----- TRECHO CITADO
H. Dobal é autor dentre outros livros de O tempo consequente, com o qual iniciou a trajetória literária em livro, em 1966. Escrevendo sobre a poesia de H. Dobal assim se expressou o escritor Salgado Maranhão: "Dobal canta a vida miúda do ''homem sóbrio/ e seus dias de mau viver''. O homem arraigado à terra e aos bichos que lhe são parte. Lança luzes sobre essas microvidas enraizadas na terra seca, realçando a dimensão lírica de suas pequenas existências perdidas num espaço e num tempo tão deslocado que realçá-las é quase uma construção da memória.

Mas não as regionaliza, nem dramatiza a sua dor. Ao contrário, dá relevo ao prosaico dessas vidas sem registros que, de tanto abandono, perderam o sentido da urgência e acomodam com humor suas agruras, a rir de si próprias. O poeta constrói uma paisagem verbal telúrica em cuja capilaridade vão se corporificando as anônimas vivências de sua aldeia, numa plasticidade sintática palatável. Com total domínio de sua arte, estampa o hoje, sem datá-lo.

 

Um comboio de palavras substantivas alista-se ao seu discurso poético, tais como: bois, carnaúba, cabras e Parnaíba, formando uma tessitura de encantamento sem jamais cair no lirismo vazio ou decorativo. Sem dúvida há concisão e sobriedade nessa poética, mas nunca secura. Mais que isso, há um frescor de aridez com cacimbas, uma dor que ri na voz desse que é um dos quatro (ou cinco) maiores poetas vivos do Brasil, país que não pode se dar ao luxo de desconhecê-lo."
----------
----- MATERIAL DE ORIGEM
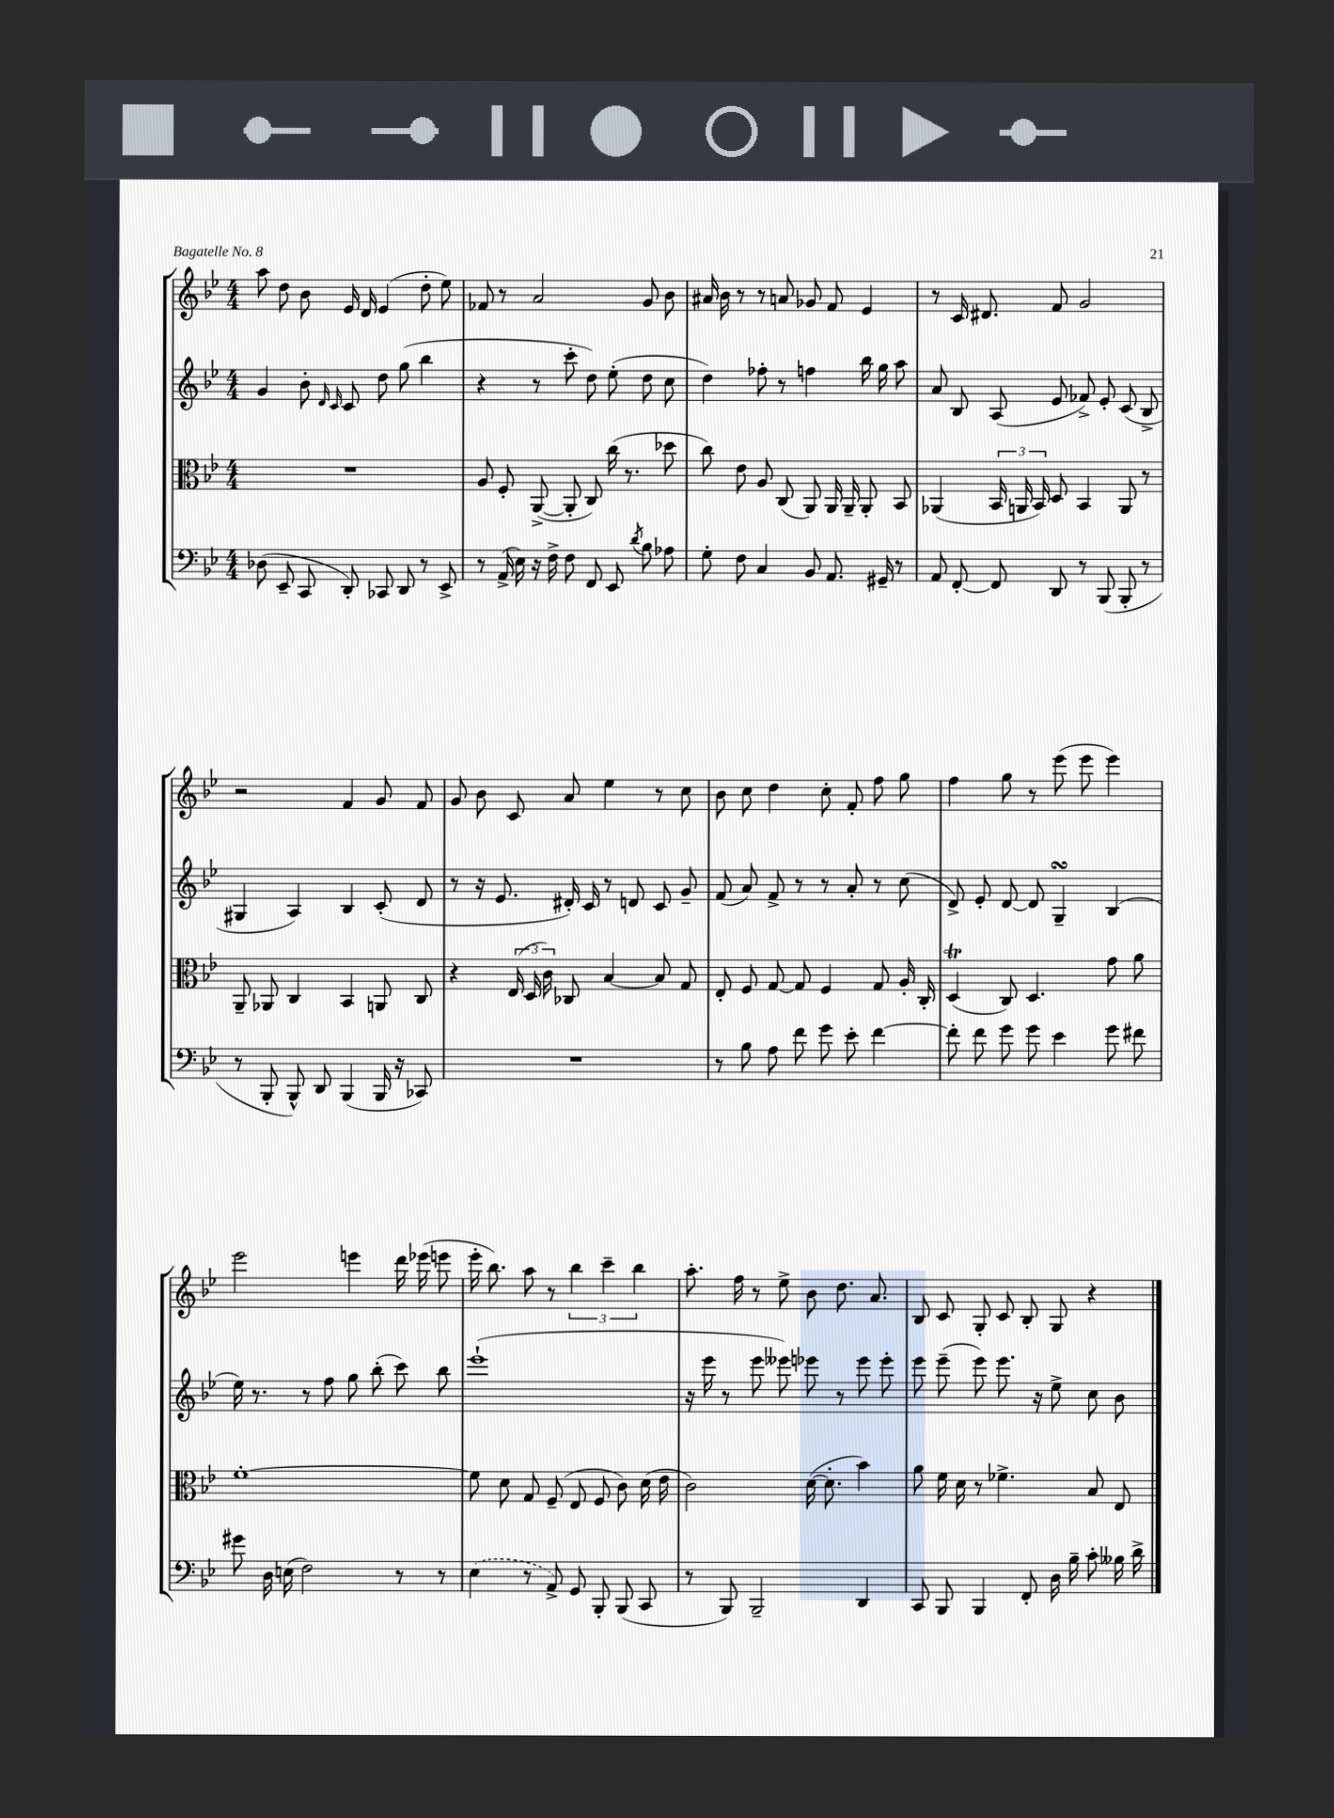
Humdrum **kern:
----------
_INSTRUÇÕES DA TAREFA_
Por favor, transcreva na íntegra o trecho sobre a poesia de H. Dobal, sem mudar nenhuma palavra.

_RESPOSTA À TAREFA_
H. Dobal é autor dentre outros livros de O tempo consequente, com o qual iniciou a trajetória literária em livro, em 1966. Escrevendo sobre a poesia de H. Dobal assim se expressou o escritor Salgado Maranhão: "Dobal canta a vida miúda do ''homem sóbrio/ e seus dias de mau viver''. O homem arraigado à terra e aos bichos que lhe são parte. Lança luzes sobre essas microvidas enraizadas na terra seca, realçando a dimensão lírica de suas pequenas existências perdidas num espaço e num tempo tão deslocado que realçá-las é quase uma construção da memória.

Mas não as regionaliza, nem dramatiza a sua dor. Ao contrário, dá relevo ao prosaico dessas vidas sem registros que, de tanto abandono, perderam o sentido da urgência e acomodam com humor suas agruras, a rir de si próprias. O poeta constrói uma paisagem verbal telúrica em cuja capilaridade vão se corporificando as anônimas vivências de sua aldeia, numa plasticidade sintática palatável. Com total domínio de sua arte, estampa o hoje, sem datá-lo.

 

Um comboio de palavras substantivas alista-se ao seu discurso poético, tais como: bois, carnaúba, cabras e Parnaíba, formando uma tessitura de encantamento sem jamais cair no lirismo vazio ou decorativo. Sem dúvida há concisão e sobriedade nessa poética, mas nunca secura. Mais que isso, há um frescor de aridez com cacimbas, uma dor que ri na voz desse que é um dos quatro (ou cinco) maiores poetas vivos do Brasil, país que não pode se dar ao luxo de desconhecê-lo."